Demographics - Action-Reflection Project


ACTION:
Examine with your congregation the demographics of the community you consider your area of ministry. You should be able to find demographic resources available in several formats and in several places.

The Bureau of Census has a website that is available to all free of charge: http://www.census.gov. Here you can get the least expensive and most comprehensive information by census tract, zip code, town, city or state. You need a little patience, at first experimenting with various options at one’s disposal. The census data is displayed either in city, suburb, town, or census-tract figures. You can copy the list and paste it into your word processor. As you examine the list of categories, decide which of them best inform you about your community.

Many denominations have research departments that will send out demographic work-ups of specific radii surrounding your church. All you need to do is to call and request the material, or do it online.

Here are a few additional resources:

There are companies, like GeoLytics, Inc. (Google demographics), who offer demographic services for a fee. These companies are able to give you the traditional numbers and percentages of various ethnic/age/economic groups living within one, two, and three miles of a church. In addition, they also provide a wide range of probable lifestyles which offer two pieces of information: a) you can use to match up the lifestyles of the church with those of the community, or b) to add to your information concerning what the needs of the community might be. If you have the option of acquiring this feature, it would be worth the expense of getting it. This feature adds an additional later of interpretive value. The table below gives some additional examples of where one might find information.

Many main libraries have books of demographic projections, for business use. Here you would have to do a lot of the extracting and interpreting of the data on your own.

REFLECTION:

You now have some significant data before you. There are several categories of people who live within the sphere of your church’s ministry. First of all, reflect on the demographic makeup of your church. Does your church reflect the demographics of your community: a) ethnicity (race and/or culture), b) age and family make-up, c) class, d) lifestyle, etc.? If not, how does it differ? What do those differences mean for the continued ministry of your church?

Cultures – There are cultures that are living in your survey’s radius. How large are their communities? Are they recent immigrants? To what extent are they churched? Reflect on how your church might serve them—plant a church in their language, begin ESL classes, etc.

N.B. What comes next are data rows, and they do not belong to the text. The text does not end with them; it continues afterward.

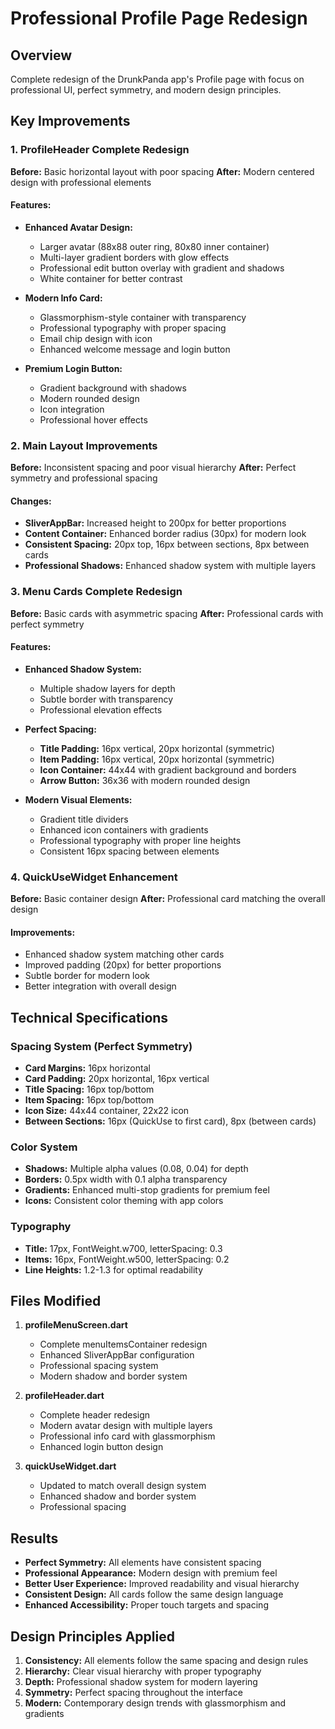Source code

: # Professional Profile Page Redesign

## Overview
Complete redesign of the DrunkPanda app's Profile page with focus on professional UI, perfect symmetry, and modern design principles.

## Key Improvements

### 1. ProfileHeader Complete Redesign
**Before:** Basic horizontal layout with poor spacing
**After:** Modern centered design with professional elements

#### Features:
- **Enhanced Avatar Design:**
  - Larger avatar (88x88 outer ring, 80x80 inner container)
  - Multi-layer gradient borders with glow effects
  - Professional edit button overlay with gradient and shadows
  - White container for better contrast

- **Modern Info Card:**
  - Glassmorphism-style container with transparency
  - Professional typography with proper spacing
  - Email chip design with icon
  - Enhanced welcome message and login button

- **Premium Login Button:**
  - Gradient background with shadows
  - Modern rounded design
  - Icon integration
  - Professional hover effects

### 2. Main Layout Improvements
**Before:** Inconsistent spacing and poor visual hierarchy
**After:** Perfect symmetry and professional spacing

#### Changes:
- **SliverAppBar:** Increased height to 200px for better proportions
- **Content Container:** Enhanced border radius (30px) for modern look
- **Consistent Spacing:** 20px top, 16px between sections, 8px between cards
- **Professional Shadows:** Enhanced shadow system with multiple layers

### 3. Menu Cards Complete Redesign
**Before:** Basic cards with asymmetric spacing
**After:** Professional cards with perfect symmetry

#### Features:
- **Enhanced Shadow System:**
  - Multiple shadow layers for depth
  - Subtle border with transparency
  - Professional elevation effects

- **Perfect Spacing:**
  - **Title Padding:** 16px vertical, 20px horizontal (symmetric)
  - **Item Padding:** 16px vertical, 20px horizontal (symmetric)
  - **Icon Container:** 44x44 with gradient background and borders
  - **Arrow Button:** 36x36 with modern rounded design

- **Modern Visual Elements:**
  - Gradient title dividers
  - Enhanced icon containers with gradients
  - Professional typography with proper line heights
  - Consistent 16px spacing between elements

### 4. QuickUseWidget Enhancement
**Before:** Basic container design
**After:** Professional card matching the overall design

#### Improvements:
- Enhanced shadow system matching other cards
- Improved padding (20px) for better proportions
- Subtle border for modern look
- Better integration with overall design

## Technical Specifications

### Spacing System (Perfect Symmetry)
- **Card Margins:** 16px horizontal
- **Card Padding:** 20px horizontal, 16px vertical
- **Title Spacing:** 16px top/bottom
- **Item Spacing:** 16px top/bottom
- **Icon Size:** 44x44 container, 22x22 icon
- **Between Sections:** 16px (QuickUse to first card), 8px (between cards)

### Color System
- **Shadows:** Multiple alpha values (0.08, 0.04) for depth
- **Borders:** 0.5px width with 0.1 alpha transparency
- **Gradients:** Enhanced multi-stop gradients for premium feel
- **Icons:** Consistent color theming with app colors

### Typography
- **Title:** 17px, FontWeight.w700, letterSpacing: 0.3
- **Items:** 16px, FontWeight.w500, letterSpacing: 0.2
- **Line Heights:** 1.2-1.3 for optimal readability

## Files Modified

1. **profileMenuScreen.dart**
   - Complete menuItemsContainer redesign
   - Enhanced SliverAppBar configuration
   - Professional spacing system
   - Modern shadow and border system

2. **profileHeader.dart**
   - Complete header redesign
   - Modern avatar design with multiple layers
   - Professional info card with glassmorphism
   - Enhanced login button design

3. **quickUseWidget.dart**
   - Updated to match overall design system
   - Enhanced shadow and border system
   - Professional spacing

## Results
- **Perfect Symmetry:** All elements have consistent spacing
- **Professional Appearance:** Modern design with premium feel
- **Better User Experience:** Improved readability and visual hierarchy
- **Consistent Design:** All cards follow the same design language
- **Enhanced Accessibility:** Proper touch targets and spacing

## Design Principles Applied
1. **Consistency:** All elements follow the same spacing and design rules
2. **Hierarchy:** Clear visual hierarchy with proper typography
3. **Depth:** Professional shadow system for modern layering
4. **Symmetry:** Perfect spacing throughout the interface
5. **Modern:** Contemporary design trends with glassmorphism and gradients

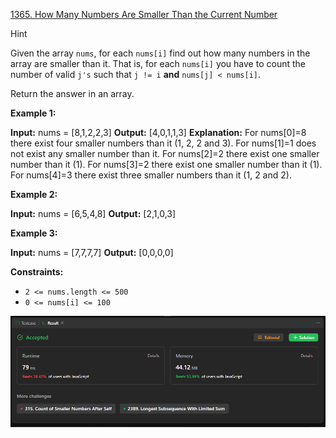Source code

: [1365. How Many Numbers Are Smaller Than the Current Number](https://leetcode.com/problems/how-many-numbers-are-smaller-than-the-current-number/)

Hint

Given the array `nums`, for each `nums[i]` find out how many numbers in the array are smaller than it. That is, for each `nums[i]` you have to count the number of valid `j's` such that `j != i` **and** `nums[j] < nums[i]`.

Return the answer in an array.

**Example 1:**

**Input:** nums = [8,1,2,2,3]
**Output:** [4,0,1,1,3]
**Explanation:**
For nums[0]=8 there exist four smaller numbers than it (1, 2, 2 and 3).
For nums[1]=1 does not exist any smaller number than it.
For nums[2]=2 there exist one smaller number than it (1).
For nums[3]=2 there exist one smaller number than it (1).
For nums[4]=3 there exist three smaller numbers than it (1, 2 and 2).

**Example 2:**

**Input:** nums = [6,5,4,8]
**Output:** [2,1,0,3]

**Example 3:**

**Input:** nums = [7,7,7,7]
**Output:** [0,0,0,0]

**Constraints:**

- `2 <= nums.length <= 500`
- `0 <= nums[i] <= 100`

![](./ss.png)
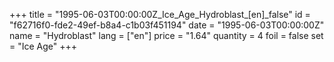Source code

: +++
title = "1995-06-03T00:00:00Z_Ice_Age_Hydroblast_[en]_false"
id = "f62716f0-fde2-49ef-b8a4-c1b03f451194"
date = "1995-06-03T00:00:00Z"
name = "Hydroblast"
lang = ["en"]
price = "1.64"
quantity = 4
foil = false
set = "Ice Age"
+++
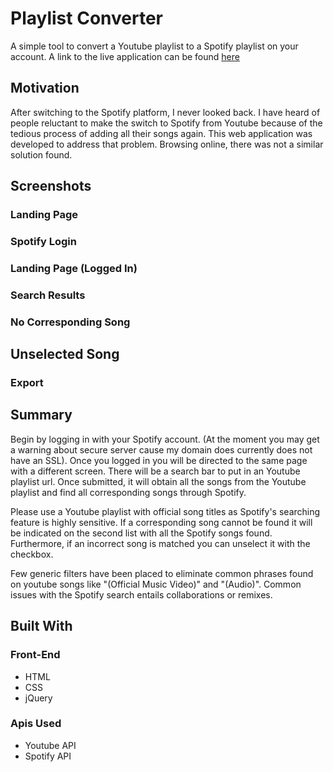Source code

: # Playlist Converter 

A simple tool to convert a Youtube playlist to a Spotify playlist on your account. A link to the live application can be found [here](http://ohjamesho.com/playlist-converter)

## Motivation

After switching to the Spotify platform, I never looked back. I have heard of people reluctant to make the switch to Spotify from Youtube because of the tedious process of adding all their songs again. This web application was developed to address that problem. Browsing online, there was not a similar solution found.

## Screenshots

### Landing Page

### Spotify Login

### Landing Page (Logged In)

### Search Results

### No Corresponding Song

## Unselected Song

### Export

## Summary

Begin by logging in with your Spotify account. (At the moment you may get a warning about secure server cause my domain does currently does not have an SSL). Once you logged in you will be directed to the same page with a different screen. There will be a search bar to put in an Youtube playlist url. Once submitted, it will obtain all the songs from the Youtube playlist and find all corresponding songs through Spotify.

Please use a Youtube playlist with official song titles as Spotify's searching feature is highly sensitive. If a corresponding song cannot be found it will be indicated on the second list with all the Spotify songs found. Furthermore, if an incorrect song is matched you can unselect it with the checkbox. 

Few generic filters have been placed to eliminate common phrases found on youtube songs like "(Official Music Video)" and "(Audio)". Common issues with the Spotify search entails collaborations or remixes.

## Built With

### Front-End
* HTML
* CSS
* jQuery

### Apis Used
* Youtube API
* Spotify API
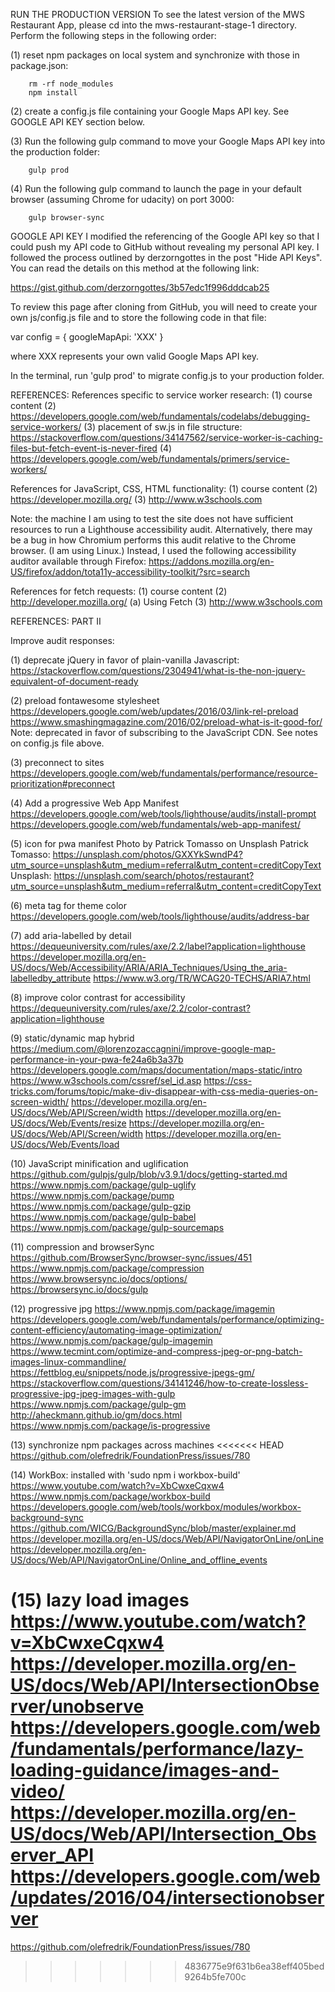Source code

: RUN THE PRODUCTION VERSION
To see the latest version of the MWS Restaurant App, please cd into the mws-restaurant-stage-1 directory. Perform the following steps in the following order:

(1) reset npm packages on local system and synchronize with those in package.json:
        
        rm -rf node_modules
        npm install

(2) create a config.js file containing your Google Maps API key. See GOOGLE API KEY section below.

(3) Run the following gulp command to move your Google Maps API key into the production folder:
		
        gulp prod

(4) Run the following gulp command to launch the page in your default browser (assuming Chrome for udacity) on port 3000:

		gulp browser-sync




GOOGLE API KEY
I modified the referencing of the Google API key so that I could push my API code to GitHub without revealing my personal API key. I followed the process outlined by derzorngottes in the post "Hide API Keys". You can read the details on this method at the following link:

https://gist.github.com/derzorngottes/3b57edc1f996dddcab25

To review this page after cloning from GitHub, you will need to create your own js/config.js file and to store the following code in that file:

var config = {
    googleMapApi: 'XXX'
}

where XXX represents your own valid Google Maps API key.

In the terminal, run 'gulp prod' to migrate config.js to your production folder. 





REFERENCES:
References specific to service worker research:
(1) course content
(2) https://developers.google.com/web/fundamentals/codelabs/debugging-service-workers/
(3) placement of sw.js in file structure: https://stackoverflow.com/questions/34147562/service-worker-is-caching-files-but-fetch-event-is-never-fired
(4) https://developers.google.com/web/fundamentals/primers/service-workers/


References for JavaScript, CSS, HTML functionality:
(1) course content
(2) https://developer.mozilla.org/
(3) http://www.w3schools.com

Note: the machine I am using to test the site does not have sufficient resources to run a Lighthouse accessibility audit. Alternatively, there may be a bug in how Chromium performs this audit relative to the Chrome browser. (I am using Linux.) Instead, I used the following accessibility auditor available through Firefox:
https://addons.mozilla.org/en-US/firefox/addon/tota11y-accessibility-toolkit/?src=search

References for fetch requests:
(1) course content 
(2) http://developer.mozilla.org/
    (a) Using Fetch
(3) http://www.w3schools.com




REFERENCES: PART II

Improve audit responses:

(1) deprecate jQuery in favor of plain-vanilla Javascript:
https://stackoverflow.com/questions/2304941/what-is-the-non-jquery-equivalent-of-document-ready

(2) preload fontawesome stylesheet
https://developers.google.com/web/updates/2016/03/link-rel-preload
https://www.smashingmagazine.com/2016/02/preload-what-is-it-good-for/
Note: deprecated in favor of subscribing to the JavaScript CDN. See notes on config.js file above.

(3) preconnect to sites
https://developers.google.com/web/fundamentals/performance/resource-prioritization#preconnect

(4) Add a progressive Web App Manifest
https://developers.google.com/web/tools/lighthouse/audits/install-prompt
https://developers.google.com/web/fundamentals/web-app-manifest/

(5) icon for pwa manifest
Photo by Patrick Tomasso on Unsplash
Patrick Tomasso: https://unsplash.com/photos/GXXYkSwndP4?utm_source=unsplash&utm_medium=referral&utm_content=creditCopyText
Unsplash: https://unsplash.com/search/photos/restaurant?utm_source=unsplash&utm_medium=referral&utm_content=creditCopyText

(6) meta tag for theme color
https://developers.google.com/web/tools/lighthouse/audits/address-bar

(7) add aria-labelled by detail
https://dequeuniversity.com/rules/axe/2.2/label?application=lighthouse
https://developer.mozilla.org/en-US/docs/Web/Accessibility/ARIA/ARIA_Techniques/Using_the_aria-labelledby_attribute
https://www.w3.org/TR/WCAG20-TECHS/ARIA7.html

(8) improve color contrast for accessibility
https://dequeuniversity.com/rules/axe/2.2/color-contrast?application=lighthouse

(9) static/dynamic map hybrid
https://medium.com/@lorenzozaccagnini/improve-google-map-performance-in-your-pwa-fe24a6b3a37b
https://developers.google.com/maps/documentation/maps-static/intro
https://www.w3schools.com/cssref/sel_id.asp
https://css-tricks.com/forums/topic/make-div-disappear-with-css-media-queries-on-screen-width/
https://developer.mozilla.org/en-US/docs/Web/API/Screen/width
https://developer.mozilla.org/en-US/docs/Web/Events/resize
https://developer.mozilla.org/en-US/docs/Web/API/Screen/width
https://developer.mozilla.org/en-US/docs/Web/Events/load

(10) JavaScript minification and uglification
https://github.com/gulpjs/gulp/blob/v3.9.1/docs/getting-started.md
https://www.npmjs.com/package/gulp-uglify
https://www.npmjs.com/package/pump
https://www.npmjs.com/package/gulp-gzip
https://www.npmjs.com/package/gulp-babel
https://www.npmjs.com/package/gulp-sourcemaps

(11) compression and browserSync
https://github.com/BrowserSync/browser-sync/issues/451
https://www.npmjs.com/package/compression
https://www.browsersync.io/docs/options/
https://browsersync.io/docs/gulp

(12) progressive jpg
https://www.npmjs.com/package/imagemin
https://developers.google.com/web/fundamentals/performance/optimizing-content-efficiency/automating-image-optimization/
https://www.npmjs.com/package/gulp-imagemin
https://www.tecmint.com/optimize-and-compress-jpeg-or-png-batch-images-linux-commandline/
https://fettblog.eu/snippets/node.js/progressive-jpegs-gm/
https://stackoverflow.com/questions/34141246/how-to-create-lossless-progressive-jpg-jpeg-images-with-gulp
https://www.npmjs.com/package/gulp-gm
http://aheckmann.github.io/gm/docs.html
https://www.npmjs.com/package/is-progressive

(13) synchronize npm packages across machines
<<<<<<< HEAD
https://github.com/olefredrik/FoundationPress/issues/780

(14) WorkBox: installed with 'sudo npm i workbox-build'
https://www.youtube.com/watch?v=XbCwxeCqxw4
https://www.npmjs.com/package/workbox-build
https://developers.google.com/web/tools/workbox/modules/workbox-background-sync
https://github.com/WICG/BackgroundSync/blob/master/explainer.md
https://developer.mozilla.org/en-US/docs/Web/API/NavigatorOnLine/onLine
https://developer.mozilla.org/en-US/docs/Web/API/NavigatorOnLine/Online_and_offline_events

(15) lazy load images
https://www.youtube.com/watch?v=XbCwxeCqxw4
https://developer.mozilla.org/en-US/docs/Web/API/IntersectionObserver/unobserve
https://developers.google.com/web/fundamentals/performance/lazy-loading-guidance/images-and-video/
https://developer.mozilla.org/en-US/docs/Web/API/Intersection_Observer_API
https://developers.google.com/web/updates/2016/04/intersectionobserver
=======
https://github.com/olefredrik/FoundationPress/issues/780
>>>>>>> 4836775e9f631b6ea38eff405bed9264b5fe700c
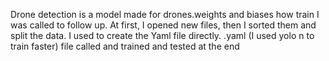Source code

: 
Drone detection is a model made for drones.weights and biases how train
 I was called to follow up. At first, I opened new files, then I sorted them and split the data. I used to create the Yaml file directly. .yaml (I used yolo n to train faster) file called and trained and tested at the end
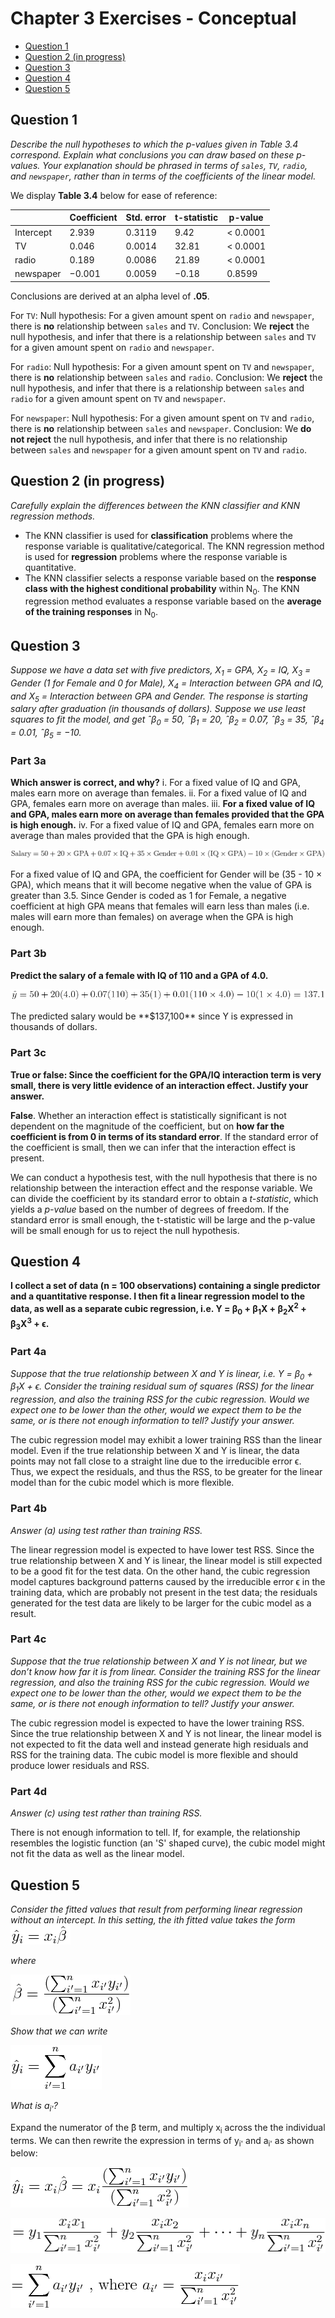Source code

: Chapter 3 Exercises - Conceptual
================

-   [Question 1](#question-1)
-   [Question 2 (in progress)](#question-2-in-progress)
-   [Question 3](#question-3)
-   [Question 4](#question-4)
-   [Question 5](#question-5)

Question 1
----------

*Describe the null hypotheses to which the p-values given in Table 3.4 correspond. Explain what conclusions you can draw based on these p-values. Your explanation should be phrased in terms of `sales`, `TV`, `radio`, and `newspaper`, rather than in terms of the coefficients of the linear model.*

We display **Table 3.4** below for ease of reference:

|           | Coefficient | Std. error | t-statistic | p-value     |
|-----------|-------------|------------|-------------|-------------|
| Intercept | 2.939       | 0.3119     | 9.42        | &lt; 0.0001 |
| TV        | 0.046       | 0.0014     | 32.81       | &lt; 0.0001 |
| radio     | 0.189       | 0.0086     | 21.89       | &lt; 0.0001 |
| newspaper | −0.001      | 0.0059     | −0.18       | 0.8599      |

Conclusions are derived at an alpha level of **.05**.

For `TV`:
Null hypothesis: For a given amount spent on `radio` and `newspaper`, there is **no** relationship between `sales` and `TV`.
Conclusion: We **reject** the null hypothesis, and infer that there is a relationship between `sales` and `TV` for a given amount spent on `radio` and `newspaper`.

For `radio`:
Null hypothesis: For a given amount spent on `TV` and `newspaper`, there is **no** relationship between `sales` and `radio`.
Conclusion: We **reject** the null hypothesis, and infer that there is a relationship between `sales` and `radio` for a given amount spent on `TV` and `newspaper`.

For `newspaper`:
Null hypothesis: For a given amount spent on `TV` and `radio`, there is **no** relationship between `sales` and `newspaper`.
Conclusion: We **do not reject** the null hypothesis, and infer that there is no relationship between `sales` and `newspaper` for a given amount spent on `TV` and `radio`.

Question 2 (in progress)
------------------------

*Carefully explain the differences between the KNN classifier and KNN regression methods.*

-   The KNN classifier is used for **classification** problems where the response variable is qualitative/categorical. The KNN regression method is used for **regression** problems where the response variable is quantitative.
-   The KNN classifier selects a response variable based on the **response class with the highest conditional probability** within N<sub>0</sub>. The KNN regression method evaluates a response variable based on the **average of the training responses** in N<sub>0</sub>.

Question 3
----------

*Suppose we have a data set with five predictors, X<sub>1</sub> = GPA, X<sub>2</sub> = IQ, X<sub>3</sub> = Gender (1 for Female and 0 for Male), X<sub>4</sub> = Interaction between GPA and IQ, and X<sub>5</sub> = Interaction between GPA and Gender. The response is starting salary after graduation (in thousands of dollars). Suppose we use least squares to fit the model, and get ˆβ<sub>0</sub> = 50, ˆβ<sub>1</sub> = 20, ˆβ<sub>2</sub> = 0.07, ˆβ<sub>3</sub> = 35, ˆβ<sub>4</sub> = 0.01, ˆβ<sub>5</sub> = −10.*

### Part 3a

**Which answer is correct, and why?**
i. For a fixed value of IQ and GPA, males earn more on average than females.
ii. For a fixed value of IQ and GPA, females earn more on average than males.
iii. **For a fixed value of IQ and GPA, males earn more on average than females provided that the GPA is high enough.**
iv. For a fixed value of IQ and GPA, females earn more on average than males provided that the GPA is high enough.

![](equations/ch3_ex_3a_eqn.png)
<!-- $$ \text{Salary} = 50 + 20 \times \text{GPA} + 0.07 \times \text{IQ} + 35 \times \text{Gender} + 0.01 \times (\text{IQ}\times\text{GPA}) - 10\times(\text{Gender}\times\text{GPA}) $$ --> For a fixed value of IQ and GPA, the coefficient for Gender will be (35 - 10 × GPA), which means that it will become negative when the value of GPA is greater than 3.5. Since Gender is coded as 1 for Female, a negative coefficient at high GPA means that females will earn less than males (i.e. males will earn more than females) on average when the GPA is high enough.

### Part 3b

**Predict the salary of a female with IQ of 110 and a GPA of 4.0.**

![](equations/ch3_ex_3b_eqn.png)
<!-- $$ \hat{y} = 50 + 20(4.0) + 0.07(110) + 35(1) + 0.01(110 \times 4.0) - 10(1 \times 4.0) = 137.1 $$ --> The predicted salary would be **$137,100** since Y is expressed in thousands of dollars.

### Part 3c

**True or false: Since the coefficient for the GPA/IQ interaction term is very small, there is very little evidence of an interaction effect. Justify your answer.**

**False**. Whether an interaction effect is statistically significant is not dependent on the magnitude of the coefficient, but on **how far the coefficient is from 0 in terms of its standard error**. If the standard error of the coefficient is small, then we can infer that the interaction effect is present.

We can conduct a hypothesis test, with the null hypothesis that there is no relationship between the interaction effect and the response variable. We can divide the coefficient by its standard error to obtain a *t-statistic*, which yields a *p-value* based on the number of degrees of freedom. If the standard error is small enough, the t-statistic will be large and the p-value will be small enough for us to reject the null hypothesis.

Question 4
----------

**I collect a set of data (n = 100 observations) containing a single predictor and a quantitative response. I then fit a linear regression model to the data, as well as a separate cubic regression, i.e. Y = β<sub>0</sub> + β<sub>1</sub>X + β<sub>2</sub>X<sup>2</sup> + β<sub>3</sub>X<sup>3</sup> + ϵ.**

<!-- $$ Y = \beta_0 + \beta_1X + \beta_2X^{2} + \beta_3X^{3} + \epsilon $$ -->
### Part 4a

*Suppose that the true relationship between X and Y is linear, i.e. Y = β<sub>0</sub> + β<sub>1</sub>X + ϵ. Consider the training residual sum of squares (RSS) for the linear regression, and also the training RSS for the cubic regression. Would we expect one to be lower than the other, would we expect them to be the same, or is there not enough information to tell? Justify your answer.*

The cubic regression model may exhibit a lower training RSS than the linear model. Even if the true relationship between X and Y is linear, the data points may not fall close to a straight line due to the irreducible error ϵ. Thus, we expect the residuals, and thus the RSS, to be greater for the linear model than for the cubic model which is more flexible.

### Part 4b

*Answer (a) using test rather than training RSS.*

The linear regression model is expected to have lower test RSS. Since the true relationship between X and Y is linear, the linear model is still expected to be a good fit for the test data. On the other hand, the cubic regression model captures background patterns caused by the irreducible error ϵ in the training data, which are probably not present in the test data; the residuals generated for the test data are likely to be larger for the cubic model as a result.

### Part 4c

*Suppose that the true relationship between X and Y is not linear, but we don’t know how far it is from linear. Consider the training RSS for the linear regression, and also the training RSS for the cubic regression. Would we expect one to be lower than the other, would we expect them to be the same, or is there not enough information to tell? Justify your answer.*

The cubic regression model is expected to have the lower training RSS. Since the true relationship between X and Y is not linear, the linear model is not expected to fit the data well and instead generate high residuals and RSS for the training data. The cubic model is more flexible and should produce lower residuals and RSS.

### Part 4d

*Answer (c) using test rather than training RSS.*

There is not enough information to tell. If, for example, the relationship resembles the logistic function (an 'S' shaped curve), the cubic model might not fit the data as well as the linear model.

Question 5
----------

*Consider the fitted values that result from performing linear regression without an intercept. In this setting, the ith fitted value takes the form*
![](equations/ch3_ex_5_qn1.png)
<!-- $$ \hat{y}_i = x_i \hat{\beta} $$ -->

*where*

![](equations/ch3_ex_5_qn2.png) <!-- $$ \hat{\beta} = \frac{(\sum_{i'=1}^{n}x_{i'} y_{i'})}{(\sum_{i'=1}^{n}x_{i'}^2)} $$ -->

*Show that we can write*

![](equations/ch3_ex_5_qn3.png) <!-- $$ \hat{y}_i = \sum_{i'=1}^{n} a_{i'}y_{i'} $$ -->

*What is a<sub>i'</sub>?*

Expand the numerator of the ̂β term, and multiply x<sub>i</sub> across the the individual terms. We can then rewrite the expression in terms of y<sub>i'</sub> and a<sub>i'</sub> as shown below:

![](equations/ch3_ex_5_answer1.png)
<!-- \hat{y}_i = x_i \hat{\beta} = x_i\frac{(\sum_{i'=1}^{n}x_{i'} y_{i'})}{(\sum_{i'=1}^{n}x_{i'}^2)} -->

![](equations/ch3_ex_5_answer2.png)
<!-- = y_1\frac{x_ix_1}{\sum_{i'=1}^{n}x_{i'}^2} + y_2\frac{x_ix_2}{\sum_{i'=1}^{n}x_{i'}^2} + \dots + y_n\frac{x_ix_n}{\sum_{i'=1}^{n}x_{i'}^2} -->

![](equations/ch3_ex_5_answer3.png)
<!-- = \sum_{i'=1}^{n} a_{i'}y_{i'} \text{  , where  } a_{i'} = \frac{x_ix_{i'}}{\sum_{i'=1}^{n}x_{i'}^2} -->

Lifestyles – If you purchased demographic data from a company, you were likely given a list of at least a dozen, lifestyle groups living in your survey’s radius. The company has used the census data and the information such as age, income, marital status, number of children, the age of the children, etc., to deduce certain lifestyle tendencies. Reflect on each of these lifestyles. Are they compatible with the lifestyles of the people in your church? What would their needs be? How might your church serve them? What does your church has to offer?